## start

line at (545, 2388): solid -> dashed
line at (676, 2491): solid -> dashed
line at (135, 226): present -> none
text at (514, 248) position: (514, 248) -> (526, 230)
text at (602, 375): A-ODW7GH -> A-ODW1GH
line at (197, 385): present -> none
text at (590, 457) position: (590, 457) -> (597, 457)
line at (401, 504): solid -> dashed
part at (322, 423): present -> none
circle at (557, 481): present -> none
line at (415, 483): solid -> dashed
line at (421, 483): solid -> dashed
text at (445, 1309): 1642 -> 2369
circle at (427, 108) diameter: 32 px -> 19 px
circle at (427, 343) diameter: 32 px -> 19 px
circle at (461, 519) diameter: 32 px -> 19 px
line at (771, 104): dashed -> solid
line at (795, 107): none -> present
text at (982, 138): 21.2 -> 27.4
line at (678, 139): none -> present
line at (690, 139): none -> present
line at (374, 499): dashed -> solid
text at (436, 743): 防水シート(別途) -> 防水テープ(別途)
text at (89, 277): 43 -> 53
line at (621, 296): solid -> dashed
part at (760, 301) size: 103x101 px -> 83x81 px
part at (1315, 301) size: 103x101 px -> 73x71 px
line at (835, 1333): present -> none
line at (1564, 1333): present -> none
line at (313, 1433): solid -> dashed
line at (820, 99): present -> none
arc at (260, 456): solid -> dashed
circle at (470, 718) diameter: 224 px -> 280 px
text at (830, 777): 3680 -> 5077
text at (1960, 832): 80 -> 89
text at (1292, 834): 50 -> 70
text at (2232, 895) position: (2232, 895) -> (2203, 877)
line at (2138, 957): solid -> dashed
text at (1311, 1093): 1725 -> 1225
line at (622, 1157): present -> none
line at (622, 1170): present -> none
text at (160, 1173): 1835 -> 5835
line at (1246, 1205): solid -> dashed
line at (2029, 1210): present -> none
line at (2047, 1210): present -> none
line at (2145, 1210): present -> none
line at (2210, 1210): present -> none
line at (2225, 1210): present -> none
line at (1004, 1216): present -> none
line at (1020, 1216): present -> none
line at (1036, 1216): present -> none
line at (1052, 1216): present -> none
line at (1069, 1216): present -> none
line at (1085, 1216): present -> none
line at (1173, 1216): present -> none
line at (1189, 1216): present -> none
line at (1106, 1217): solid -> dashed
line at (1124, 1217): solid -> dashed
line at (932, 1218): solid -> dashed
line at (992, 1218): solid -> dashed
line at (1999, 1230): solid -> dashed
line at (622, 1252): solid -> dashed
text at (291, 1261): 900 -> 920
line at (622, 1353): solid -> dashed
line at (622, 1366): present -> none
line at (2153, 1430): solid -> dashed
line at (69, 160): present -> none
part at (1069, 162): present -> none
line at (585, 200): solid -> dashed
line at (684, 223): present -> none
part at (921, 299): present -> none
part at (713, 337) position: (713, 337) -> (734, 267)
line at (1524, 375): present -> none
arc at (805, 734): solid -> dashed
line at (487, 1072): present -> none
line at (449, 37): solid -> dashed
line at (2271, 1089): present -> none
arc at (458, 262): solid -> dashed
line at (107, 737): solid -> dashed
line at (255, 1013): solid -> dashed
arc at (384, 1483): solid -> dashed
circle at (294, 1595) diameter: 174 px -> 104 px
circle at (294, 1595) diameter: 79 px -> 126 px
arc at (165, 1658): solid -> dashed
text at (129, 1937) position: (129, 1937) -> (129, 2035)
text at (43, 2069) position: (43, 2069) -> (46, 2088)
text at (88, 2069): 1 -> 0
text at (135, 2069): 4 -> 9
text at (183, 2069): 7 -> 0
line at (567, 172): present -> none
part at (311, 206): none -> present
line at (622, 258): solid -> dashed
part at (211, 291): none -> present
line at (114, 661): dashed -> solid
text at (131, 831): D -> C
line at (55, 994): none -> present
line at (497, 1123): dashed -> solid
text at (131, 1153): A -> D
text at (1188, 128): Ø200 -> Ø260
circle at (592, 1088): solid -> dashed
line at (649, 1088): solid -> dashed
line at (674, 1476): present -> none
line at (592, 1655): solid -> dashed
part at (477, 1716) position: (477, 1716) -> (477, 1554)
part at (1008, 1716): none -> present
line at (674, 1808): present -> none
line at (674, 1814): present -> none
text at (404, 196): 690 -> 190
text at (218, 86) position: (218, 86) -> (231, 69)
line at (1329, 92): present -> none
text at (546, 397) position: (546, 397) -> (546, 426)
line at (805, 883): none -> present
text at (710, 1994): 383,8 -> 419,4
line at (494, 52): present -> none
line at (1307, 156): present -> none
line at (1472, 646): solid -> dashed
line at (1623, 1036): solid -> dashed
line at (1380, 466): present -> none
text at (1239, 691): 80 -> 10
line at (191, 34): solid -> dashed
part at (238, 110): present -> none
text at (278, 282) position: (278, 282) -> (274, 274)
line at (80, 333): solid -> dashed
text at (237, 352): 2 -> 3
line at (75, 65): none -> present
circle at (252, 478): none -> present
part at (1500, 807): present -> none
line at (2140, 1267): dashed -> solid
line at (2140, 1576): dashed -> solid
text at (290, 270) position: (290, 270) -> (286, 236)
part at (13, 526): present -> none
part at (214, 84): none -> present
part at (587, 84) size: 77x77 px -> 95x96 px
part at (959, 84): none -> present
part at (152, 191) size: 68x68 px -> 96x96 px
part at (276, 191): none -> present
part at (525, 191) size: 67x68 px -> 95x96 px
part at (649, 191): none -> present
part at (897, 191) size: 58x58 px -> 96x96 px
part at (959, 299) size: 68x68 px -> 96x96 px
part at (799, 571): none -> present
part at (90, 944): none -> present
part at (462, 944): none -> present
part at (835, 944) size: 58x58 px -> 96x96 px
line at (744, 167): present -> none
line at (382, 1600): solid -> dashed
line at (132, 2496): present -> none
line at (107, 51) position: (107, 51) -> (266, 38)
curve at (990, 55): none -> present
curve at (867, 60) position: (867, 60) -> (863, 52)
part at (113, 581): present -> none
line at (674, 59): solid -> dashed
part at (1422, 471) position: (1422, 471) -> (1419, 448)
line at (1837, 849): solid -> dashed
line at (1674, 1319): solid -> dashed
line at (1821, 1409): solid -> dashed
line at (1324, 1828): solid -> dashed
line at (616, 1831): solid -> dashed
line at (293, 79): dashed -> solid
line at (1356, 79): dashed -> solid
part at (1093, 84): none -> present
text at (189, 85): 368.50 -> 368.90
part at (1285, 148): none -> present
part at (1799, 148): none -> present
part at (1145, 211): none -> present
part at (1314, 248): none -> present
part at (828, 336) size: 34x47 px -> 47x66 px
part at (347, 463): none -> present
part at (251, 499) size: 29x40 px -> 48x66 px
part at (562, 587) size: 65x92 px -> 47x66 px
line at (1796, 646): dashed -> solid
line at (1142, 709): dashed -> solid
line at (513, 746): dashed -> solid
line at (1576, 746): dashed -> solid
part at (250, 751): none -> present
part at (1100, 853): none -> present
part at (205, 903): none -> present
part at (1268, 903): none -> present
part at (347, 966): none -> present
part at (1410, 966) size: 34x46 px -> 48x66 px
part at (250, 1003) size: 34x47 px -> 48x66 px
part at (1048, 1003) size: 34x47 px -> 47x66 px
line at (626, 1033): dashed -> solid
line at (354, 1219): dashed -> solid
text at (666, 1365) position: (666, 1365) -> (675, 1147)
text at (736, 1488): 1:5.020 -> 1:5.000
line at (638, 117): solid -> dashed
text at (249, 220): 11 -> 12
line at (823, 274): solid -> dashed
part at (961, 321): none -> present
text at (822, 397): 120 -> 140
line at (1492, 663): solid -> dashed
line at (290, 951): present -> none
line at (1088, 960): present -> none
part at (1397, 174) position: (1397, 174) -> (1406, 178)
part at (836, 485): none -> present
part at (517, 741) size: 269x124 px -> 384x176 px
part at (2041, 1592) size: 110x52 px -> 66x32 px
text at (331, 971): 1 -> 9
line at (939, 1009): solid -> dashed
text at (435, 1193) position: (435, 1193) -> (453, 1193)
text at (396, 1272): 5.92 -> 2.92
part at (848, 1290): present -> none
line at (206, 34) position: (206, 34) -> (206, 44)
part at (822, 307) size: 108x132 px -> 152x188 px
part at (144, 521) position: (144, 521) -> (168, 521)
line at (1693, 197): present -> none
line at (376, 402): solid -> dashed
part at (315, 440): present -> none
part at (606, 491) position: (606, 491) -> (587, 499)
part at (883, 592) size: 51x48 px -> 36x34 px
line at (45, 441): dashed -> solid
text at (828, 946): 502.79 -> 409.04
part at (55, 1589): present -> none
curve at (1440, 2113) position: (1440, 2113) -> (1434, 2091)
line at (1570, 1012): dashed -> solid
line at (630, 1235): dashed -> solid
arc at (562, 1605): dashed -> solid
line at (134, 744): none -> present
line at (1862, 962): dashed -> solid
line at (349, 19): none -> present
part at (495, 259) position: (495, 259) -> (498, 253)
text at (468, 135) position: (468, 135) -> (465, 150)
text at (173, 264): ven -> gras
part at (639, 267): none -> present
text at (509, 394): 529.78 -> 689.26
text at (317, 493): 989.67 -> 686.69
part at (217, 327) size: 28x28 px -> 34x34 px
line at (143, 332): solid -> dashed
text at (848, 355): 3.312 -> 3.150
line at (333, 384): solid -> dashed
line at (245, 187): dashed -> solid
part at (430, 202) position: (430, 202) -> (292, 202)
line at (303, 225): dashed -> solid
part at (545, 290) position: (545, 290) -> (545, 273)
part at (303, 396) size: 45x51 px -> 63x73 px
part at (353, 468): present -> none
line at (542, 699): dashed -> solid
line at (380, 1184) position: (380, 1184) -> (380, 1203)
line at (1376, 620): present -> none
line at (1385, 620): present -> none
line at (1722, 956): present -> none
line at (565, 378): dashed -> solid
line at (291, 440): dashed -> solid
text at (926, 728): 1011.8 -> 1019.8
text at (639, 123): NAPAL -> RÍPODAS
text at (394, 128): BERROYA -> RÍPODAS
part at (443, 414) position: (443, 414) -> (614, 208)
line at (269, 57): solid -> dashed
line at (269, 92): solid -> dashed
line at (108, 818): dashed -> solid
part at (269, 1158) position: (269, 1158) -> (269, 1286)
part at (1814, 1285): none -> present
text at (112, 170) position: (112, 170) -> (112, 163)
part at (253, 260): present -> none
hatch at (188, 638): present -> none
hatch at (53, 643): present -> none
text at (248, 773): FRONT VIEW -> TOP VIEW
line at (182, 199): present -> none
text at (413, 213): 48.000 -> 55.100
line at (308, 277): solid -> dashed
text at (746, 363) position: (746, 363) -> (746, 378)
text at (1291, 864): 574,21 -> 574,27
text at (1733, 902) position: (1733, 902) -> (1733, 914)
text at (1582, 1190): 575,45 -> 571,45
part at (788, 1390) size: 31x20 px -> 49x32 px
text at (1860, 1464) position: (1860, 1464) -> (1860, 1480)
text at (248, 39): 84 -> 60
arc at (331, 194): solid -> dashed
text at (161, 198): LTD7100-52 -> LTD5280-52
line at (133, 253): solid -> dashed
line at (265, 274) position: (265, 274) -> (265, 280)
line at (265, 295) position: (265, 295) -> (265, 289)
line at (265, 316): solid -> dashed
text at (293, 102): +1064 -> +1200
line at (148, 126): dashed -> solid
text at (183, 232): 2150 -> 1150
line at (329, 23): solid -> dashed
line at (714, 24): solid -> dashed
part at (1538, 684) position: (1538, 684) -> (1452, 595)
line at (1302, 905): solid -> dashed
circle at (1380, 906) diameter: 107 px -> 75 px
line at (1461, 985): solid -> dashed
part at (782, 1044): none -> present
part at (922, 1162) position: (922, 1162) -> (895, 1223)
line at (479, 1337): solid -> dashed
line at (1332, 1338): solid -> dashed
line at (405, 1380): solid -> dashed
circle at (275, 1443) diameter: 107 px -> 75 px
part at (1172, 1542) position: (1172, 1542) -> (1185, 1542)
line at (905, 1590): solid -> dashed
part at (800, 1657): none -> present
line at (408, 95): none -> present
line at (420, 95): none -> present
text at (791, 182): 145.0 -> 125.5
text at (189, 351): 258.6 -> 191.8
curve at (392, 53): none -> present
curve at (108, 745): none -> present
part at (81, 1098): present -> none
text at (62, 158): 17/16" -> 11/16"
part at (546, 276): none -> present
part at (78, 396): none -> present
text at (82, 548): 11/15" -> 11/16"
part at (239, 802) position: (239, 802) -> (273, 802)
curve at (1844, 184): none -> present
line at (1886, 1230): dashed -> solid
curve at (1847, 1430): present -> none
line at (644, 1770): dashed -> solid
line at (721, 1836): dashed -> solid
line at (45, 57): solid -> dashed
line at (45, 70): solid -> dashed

## end

- What to work on -
Copy the stretch from the start of the material through the line containing "line at (2138, 957): solid -> dashed", changing every "circle" to "ring" and leaving everything else the same.

- Worked solution -
line at (545, 2388): solid -> dashed
line at (676, 2491): solid -> dashed
line at (135, 226): present -> none
text at (514, 248) position: (514, 248) -> (526, 230)
text at (602, 375): A-ODW7GH -> A-ODW1GH
line at (197, 385): present -> none
text at (590, 457) position: (590, 457) -> (597, 457)
line at (401, 504): solid -> dashed
part at (322, 423): present -> none
ring at (557, 481): present -> none
line at (415, 483): solid -> dashed
line at (421, 483): solid -> dashed
text at (445, 1309): 1642 -> 2369
ring at (427, 108) diameter: 32 px -> 19 px
ring at (427, 343) diameter: 32 px -> 19 px
ring at (461, 519) diameter: 32 px -> 19 px
line at (771, 104): dashed -> solid
line at (795, 107): none -> present
text at (982, 138): 21.2 -> 27.4
line at (678, 139): none -> present
line at (690, 139): none -> present
line at (374, 499): dashed -> solid
text at (436, 743): 防水シート(別途) -> 防水テープ(別途)
text at (89, 277): 43 -> 53
line at (621, 296): solid -> dashed
part at (760, 301) size: 103x101 px -> 83x81 px
part at (1315, 301) size: 103x101 px -> 73x71 px
line at (835, 1333): present -> none
line at (1564, 1333): present -> none
line at (313, 1433): solid -> dashed
line at (820, 99): present -> none
arc at (260, 456): solid -> dashed
ring at (470, 718) diameter: 224 px -> 280 px
text at (830, 777): 3680 -> 5077
text at (1960, 832): 80 -> 89
text at (1292, 834): 50 -> 70
text at (2232, 895) position: (2232, 895) -> (2203, 877)
line at (2138, 957): solid -> dashed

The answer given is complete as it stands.